Ta définition de la nuit

«La nuit, pour moi, toutes les chattes sont grises. Dans les lieux et milieux que je fréquente, les barrières sociales tombent, même si elles peuvent aussi s’exacerber ou s’inverser. Elon Musk par exemple se serait fait recaler à l’entrée du Berghain [célèbre club berlinois, ndlr] et c’est devenu un meme. Aussi, on s’autorise plus de choses que le jour. Tu le vois dans les Wet For Me [«mouille pour moi», en français, ndlr], les filles, elles se lâchent. Elles se contiennent toute la journée parce que ce sont des femmes, des lesbiennes, des personnes non binaires ou trans, mais une fois ensemble, elles se lâchent. C’est pour ça que cette soirée est folle.»

Ta première virée

«Ça doit être au Folies Pigalle ou au Palace, qui existait encore, dans le milieu gay. Mais celle dont j’ai vraiment le souvenir c’est ma première fois au Pulp, [célèbre club lesbien des grands boulevards ouvert de 1997 à 2007, ndlr], un 25 décembre. Je devais avoir 18 ans, j’avais mon permis, je me sentais lesbienne mais je n’avais jamais été dans un club ou un bar lesbien. C’est une époque où il n’y avait pas Internet et sans les codes, tu ne savais pas où aller. C’est la grande sœur d’une copine qui nous a emmenées, j’avais un crush infini sur elle, c’était le cliché total. Je me souviens de ma mère qui me dit : “Qu’est-ce que tu as à sortir un 25 décembre ?” Alors, oui, il n’y avait pas grand monde mais ça a été la révélation. Après cette expérience, il fallait que j’y aille tous les vendredis et samedis.

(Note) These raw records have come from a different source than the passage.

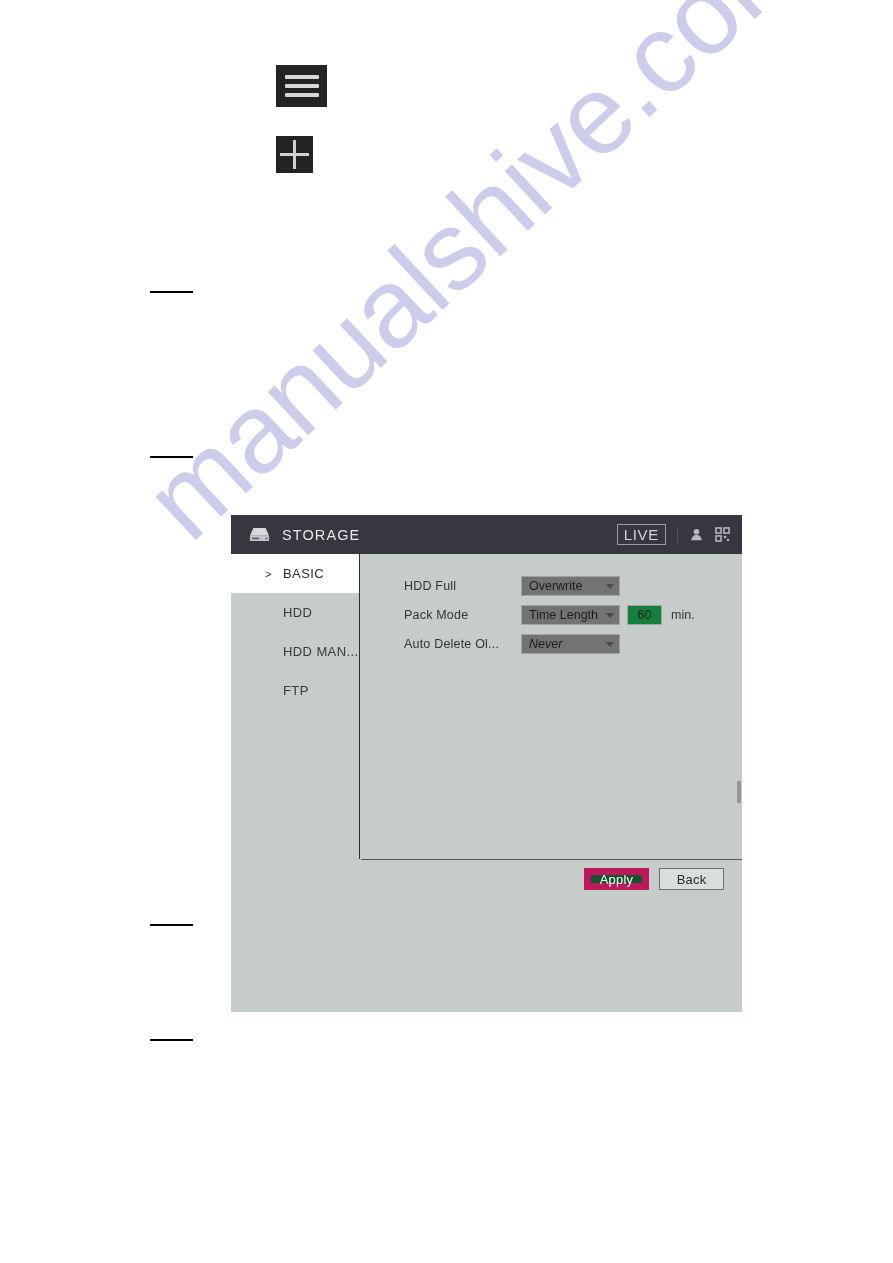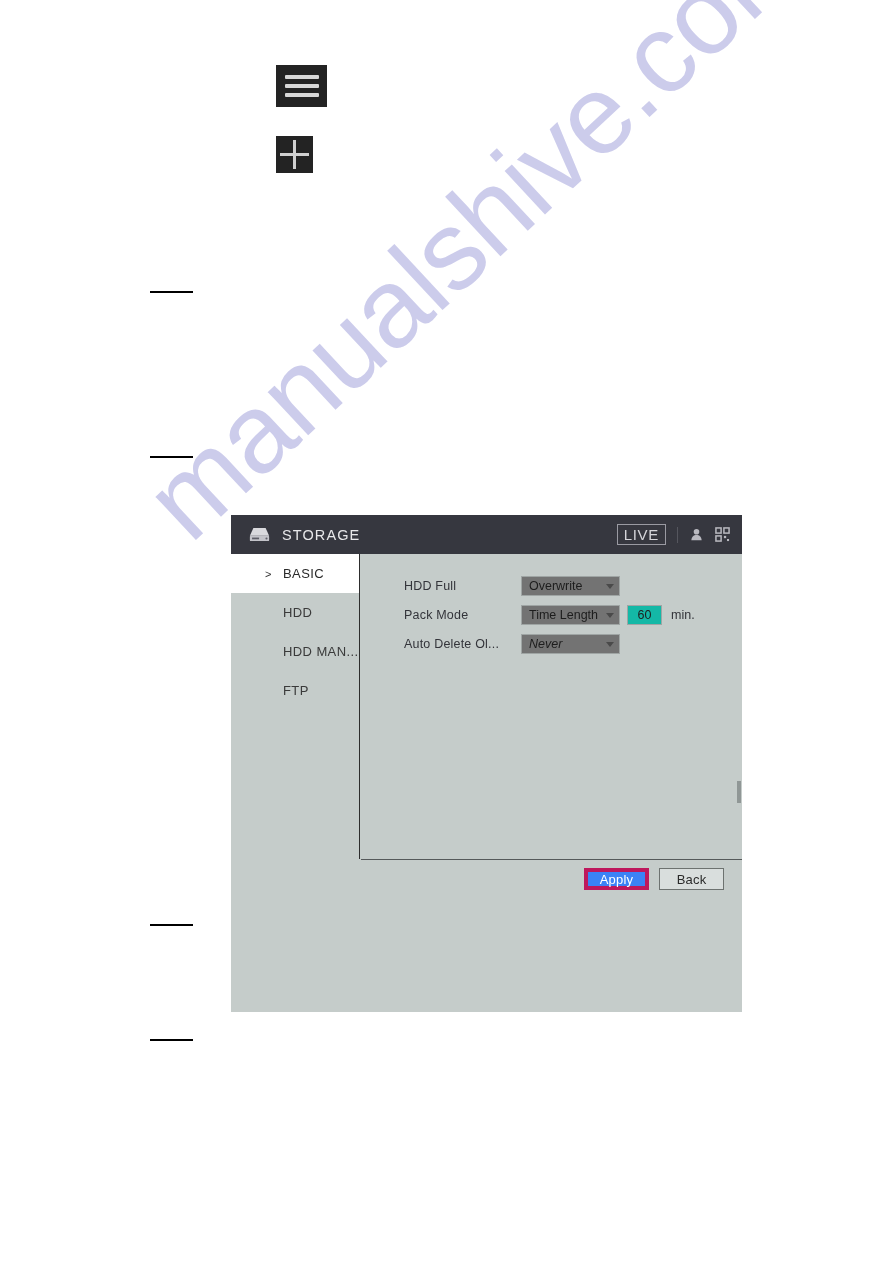"60" .num-input { background: #14b8a6 -> #15803d }
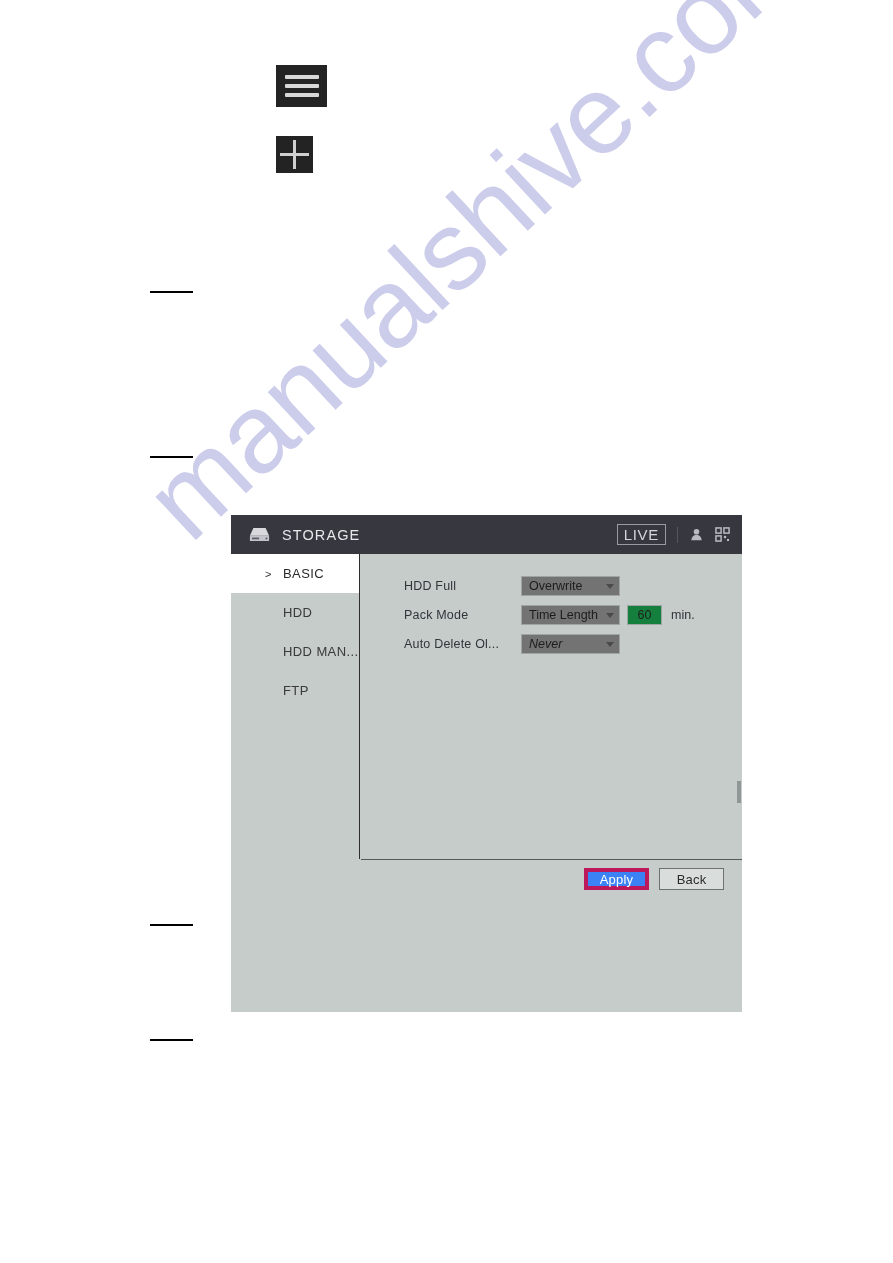"Apply" #apply-button { background: #3b82f6 -> #14532d; border: 4px solid #be185d -> 7px solid #be185d }
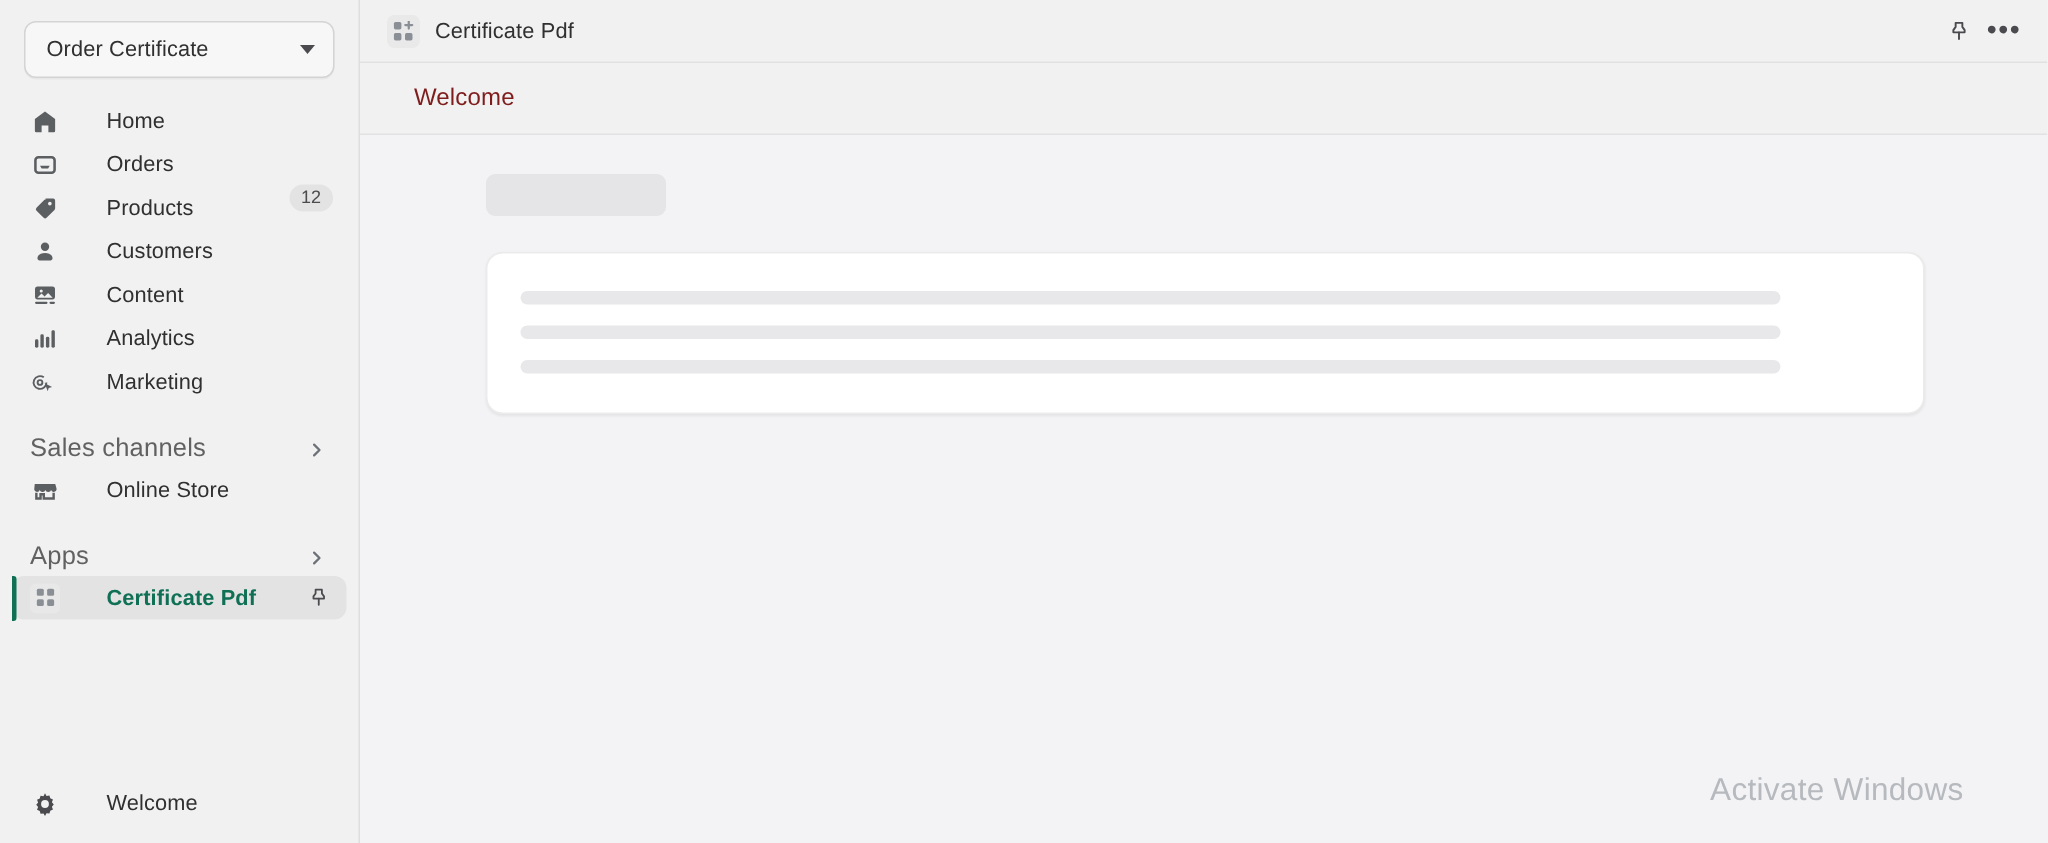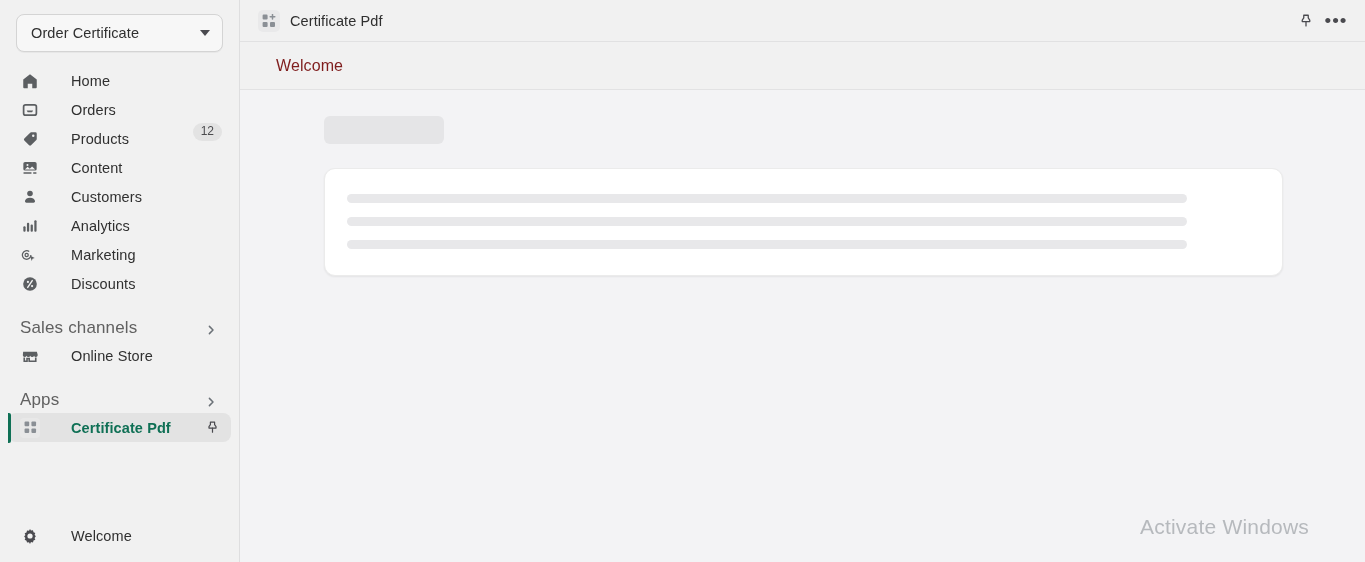"Content" div.nav-item { order: before "Customers" -> after "Customers" }
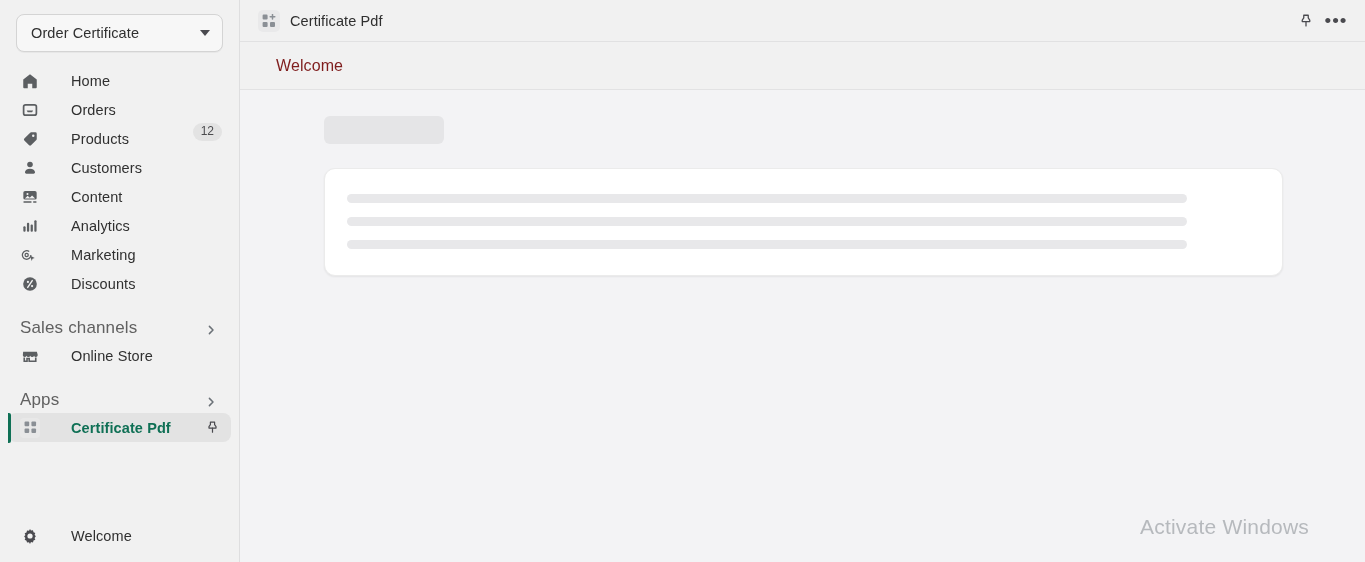"Discounts" div.nav-item { html: <div> <span> <svg> <circle></circle> <circle></circle> <circle></circle> <rect></rect> </svg> </span> <span>Discounts</span> </div> -> none }
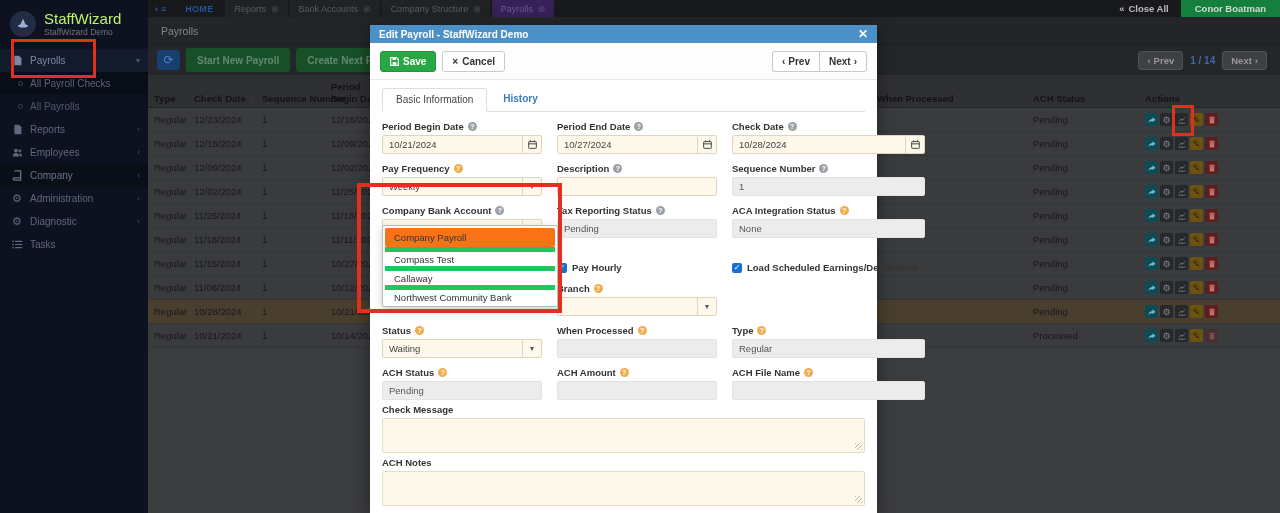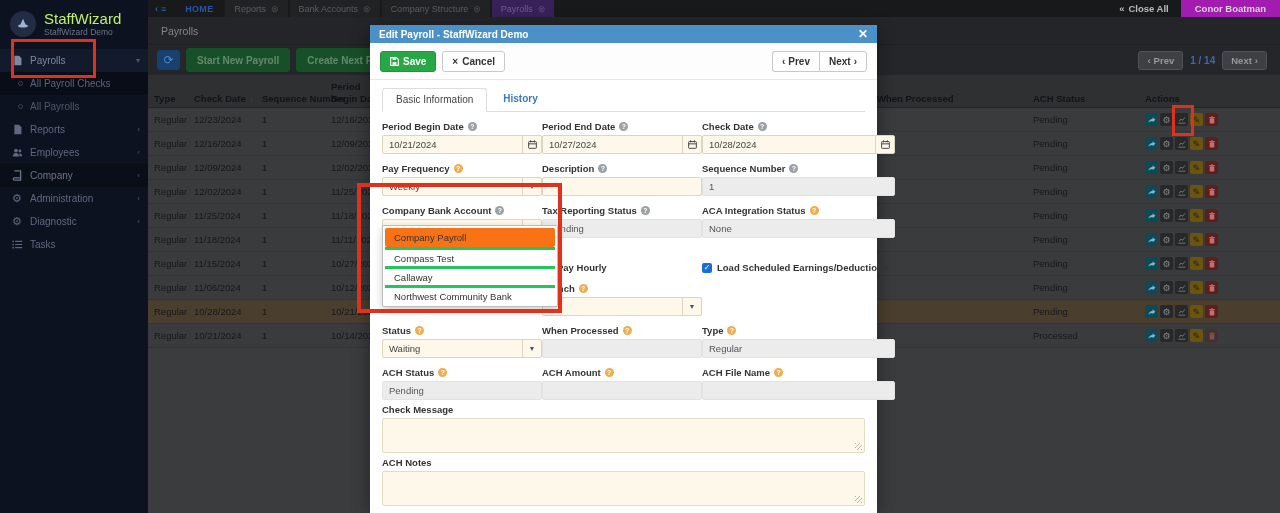"Conor Boatman" .tb-user { background: #a21caf -> #15803d }
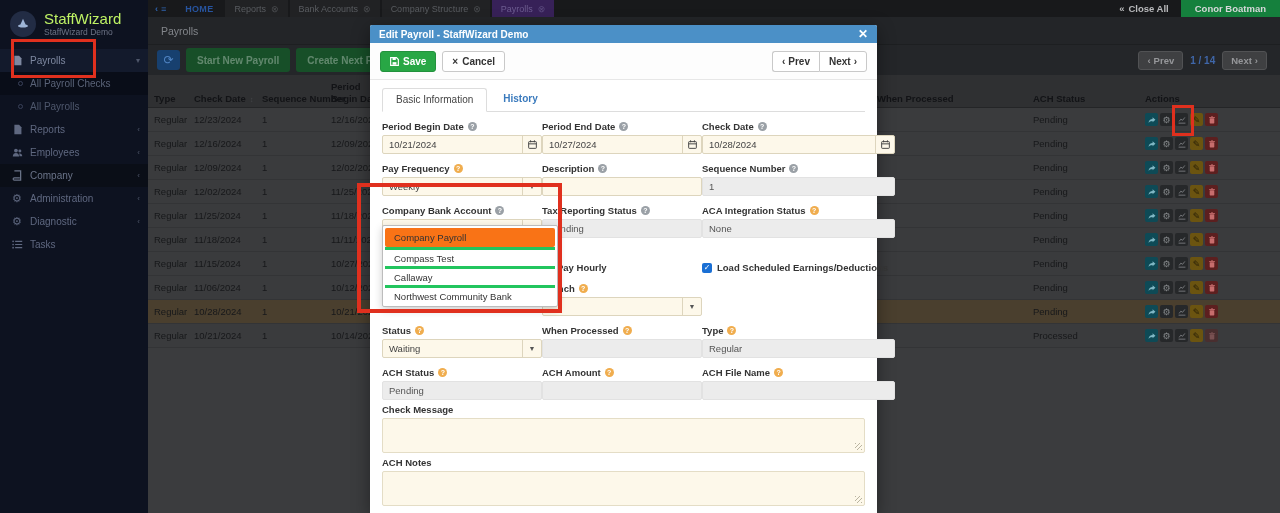"Period Begin Date" .grid { column-gap: none -> 15px }
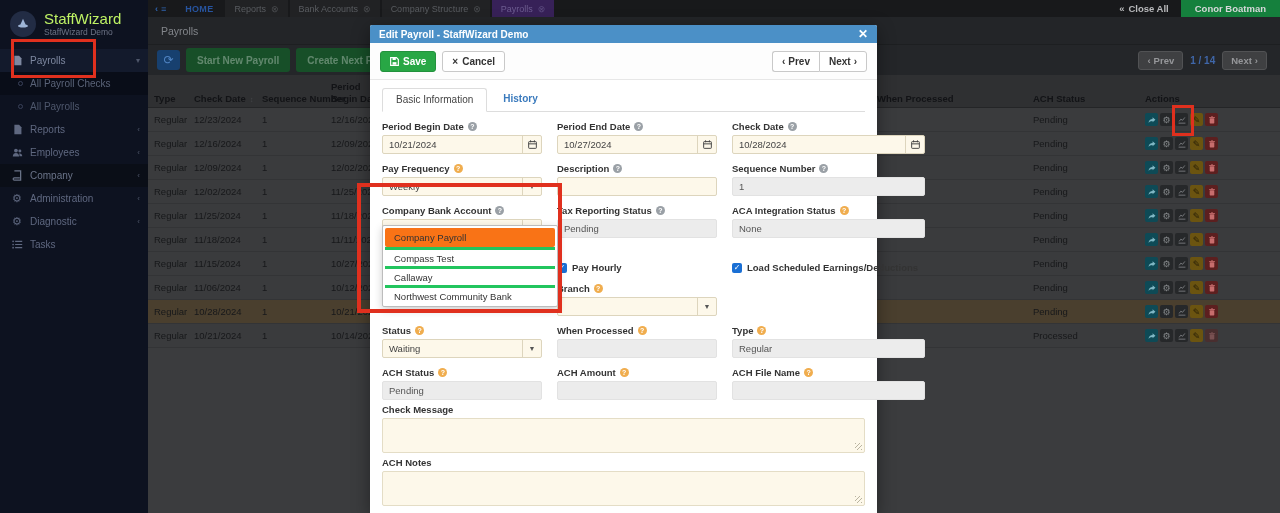"Compass Test" .dd-item { border-top: 3px solid #22c55e -> 5px solid #22c55e }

J’en ai même foiré mon BTS tourisme car je sortais tous les week-end. Mais ce n’est pas bien grave et c’est pour ça que ça me touche quand on reçoit des messages, ou même des critiques, de nanas qui nous disent “merci d’exister”. Je le comprends car ça m’a fait le même effet la première fois.»

Ton look

«All black, tout le temps, en bombers, jean et docs. Mais dans mon passé d’hôtelière ou au MK2, on était obligé de porter du noir, c’est peut-être pour ça. Et puis j’écoute pas mal de post-punk, ça renvoie à la scène gothique. J’y suis sensible et n’ai pas encore été rattrapée par la vague nineties pop fluo.»

Ton objet

«Mon casque de DJ, même si j’ai des airpods comme tout le monde. C’est un Sennheiser 25. Il est tout défoncé, il pue la clope, il colle car un mojito est tombé dessus, mais j’y suis hyper attachée. Ça doit faire dix ans que je l’ai. J’ai d’ailleurs un très mauvais souvenir, la nuit durant laquelle une DJ a switché nos casques lors d’une soirée à la Réunion. J’étais vénère, mais j’ai réussi à le récupérer, ce n’était qu’un malentendu.»

Ton prochain week-end

«Je serai à la Machine du Moulin Rouge, les deux soirs, pour les quinze ans de notre soirée. C’est une première que ce soit sur deux dates. Il y aura une trentaine d’artistes (Olympe4000, Sara Zinger, Claude Violante, etc), qui nous ont accompagnées pendant cette période et qui sont sur la compilation BBX #2 qu’on vient de sortir avec Chloé (DJ et productrice), mais aussi un⋅e invité⋅e surprise. Le vendredi, ce sera une scène plutôt drag, avec des kings et des queens, et le samedi, plutôt une ambiance Pigalle, avec du pole dance par exemple. Je vais mixer, bien entendu.»